Injuries Can Suck It!

Last week, I ran almost 10km in two runs.  The first was just over 4km, the second was a run home from the office via a different route that took me to 6km.  That was on Thursday.  My legs ached a bit – that damn shin splint or soleus muscle strain or posterior tibialis stress syndrome – whatever it is, I don’t know for sure, but it ached the entire run.  I stretched and iced when I got home. Friday if felt okay, Saturday the same.  So, being the stubborn pain in the ass that I am, after I did 5km on the stationary bike, I decided to go out for a run.

I was forced to shut it down at 1.5km. Sharp, searing pain in the left calf/shin/whatever the fuck hurts.

Sorry for the curse words.

I am so, so frustrated with myself.  I have continued to run despite being injured.  I thought I was gaining some headway, taking rest days and icing even on days I didn’t run.

But no.  I have truly screwed myself this time.

It hurts now just to walk.  I carried the baby to the park in the Baby Bjorn and my lower legs are on fire now.  I don’t think I will be running again for quite some time.

I am the proverbial doctor who is a bad patient.

I am pretty sure I need either an x-ray to rule out bilateral stress fractures in the tibia, or an ultrasound to rule out tears in the soleus muscle. Or both. With my luck, both.

Is this what I get for running too soon after having a baby?  Are my ligaments and joints still in pregnancy mode?

What is going on????

I’m so defeated by this.  If I can’t run, I don’t know what I’ll do.  Sure, I can bike to and from work. I can get on the stationary bike at home and do my pilates and floor exercises to stay in shape. But that’s not the same as running. It’s just not.

Sorry for the debby downer post.  I am trying to look on the bright side here – but I’m not sure there is one.

Yesterday my husband, who is a fair-weather runner and hasn’t run in months, went out and ran 6km like it was nothing. Really?  I guess I just need to remember this:

Feeling Confident – I Will Run Again

I met with my physiotherapist today. Her name is Sarah and she is amazing. I am so glad I went.
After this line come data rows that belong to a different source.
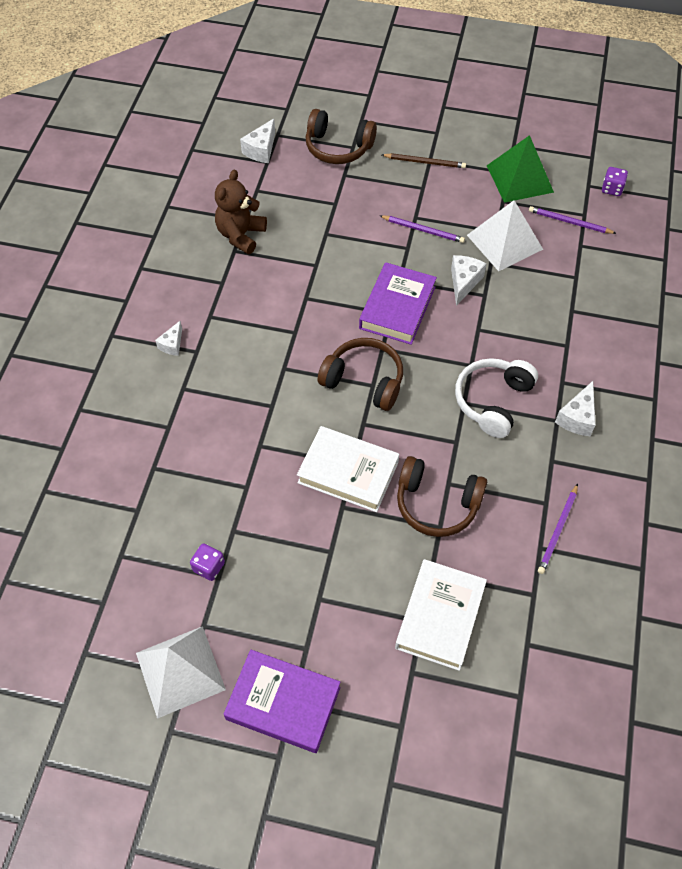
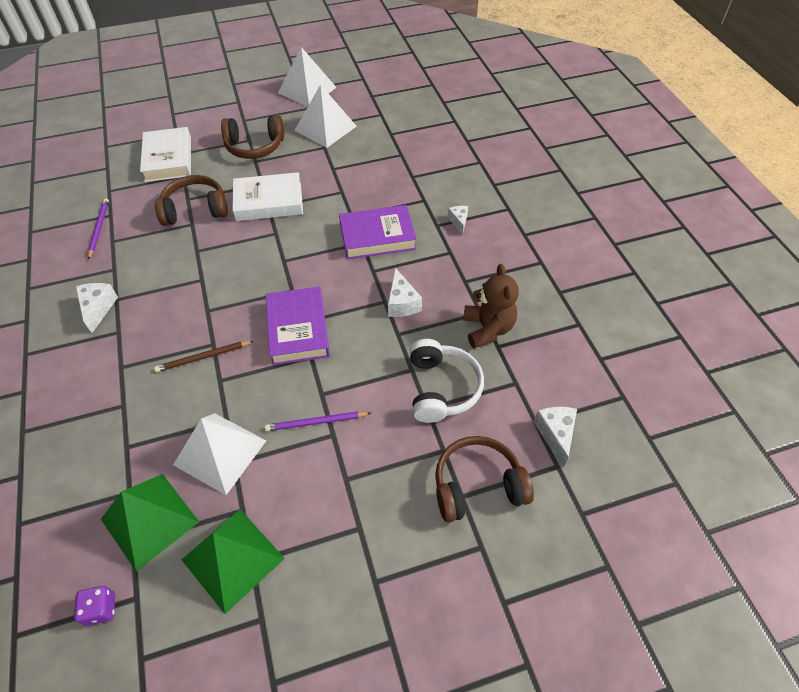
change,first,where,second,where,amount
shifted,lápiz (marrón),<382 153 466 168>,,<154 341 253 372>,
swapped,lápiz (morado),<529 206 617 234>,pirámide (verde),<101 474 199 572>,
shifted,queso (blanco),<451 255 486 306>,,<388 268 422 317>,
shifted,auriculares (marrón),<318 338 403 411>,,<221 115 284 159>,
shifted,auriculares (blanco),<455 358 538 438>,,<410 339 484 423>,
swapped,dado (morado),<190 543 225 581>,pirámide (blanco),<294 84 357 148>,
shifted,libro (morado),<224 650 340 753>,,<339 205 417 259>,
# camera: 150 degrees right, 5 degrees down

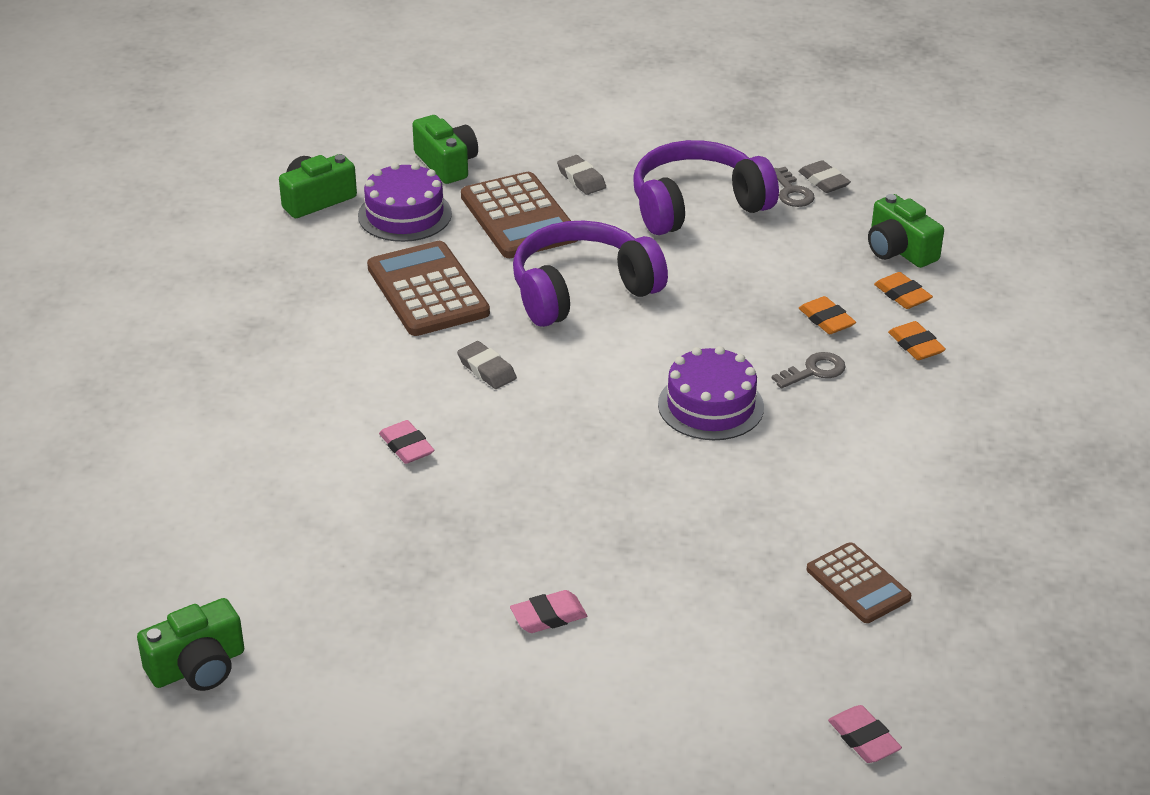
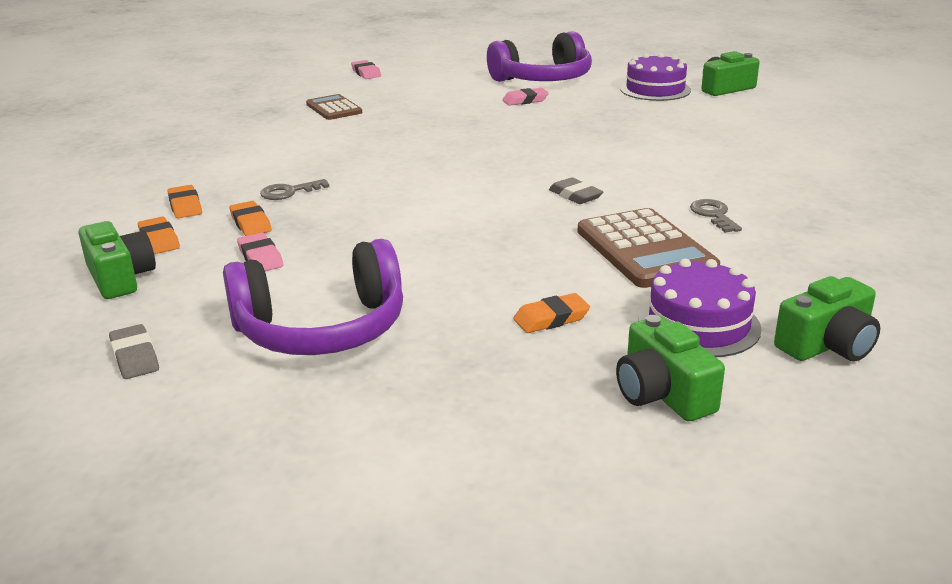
change,first,where,second,where,amount
gone,goma de borrar (gris),<557 155 606 195>,,,
shifted,llave (gris),<774 167 815 207>,,<690 199 742 233>,
swapped,calculadora (marrón),<461 172 577 258>,goma de borrar (naranja),<513 293 590 333>,
shifted,auriculares (morado),<513 221 668 327>,,<487 31 592 82>,
shifted,tarta (morado),<658 346 764 440>,,<620 53 691 101>,
shifted,goma de borrar (rosa),<379 420 434 464>,,<237 233 284 271>,
# camera: 175 degrees left, 10 degrees down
After giving her the history, she examined my feet and didn’t see any swelling or obvious issues like flat feet or high arches. I got on the treadmill for a few minutes and just ran. She watched both of my strides (heel strike first vs mid-foot strike) and for those few minutes my legs felt good.

We headed back to the exam room and that’s when the ankle started throbbing. She started examining my ankle in more detail. She said she noticed a slight wobble of my right foot while I was running. She suspected that the muscles that normally stabilize the ankle joint were weak which lead to the Achilles’ tendon taking the brunt of the force. Once she laid hands in my ankle joint she found that the subtalar joint had almost no movement when compared to the other side.


She worked the joint line for at least 5-10 minutes and was able to get it moving more. I was amazed at the difference!! She then taped the joint in so as to keep it open.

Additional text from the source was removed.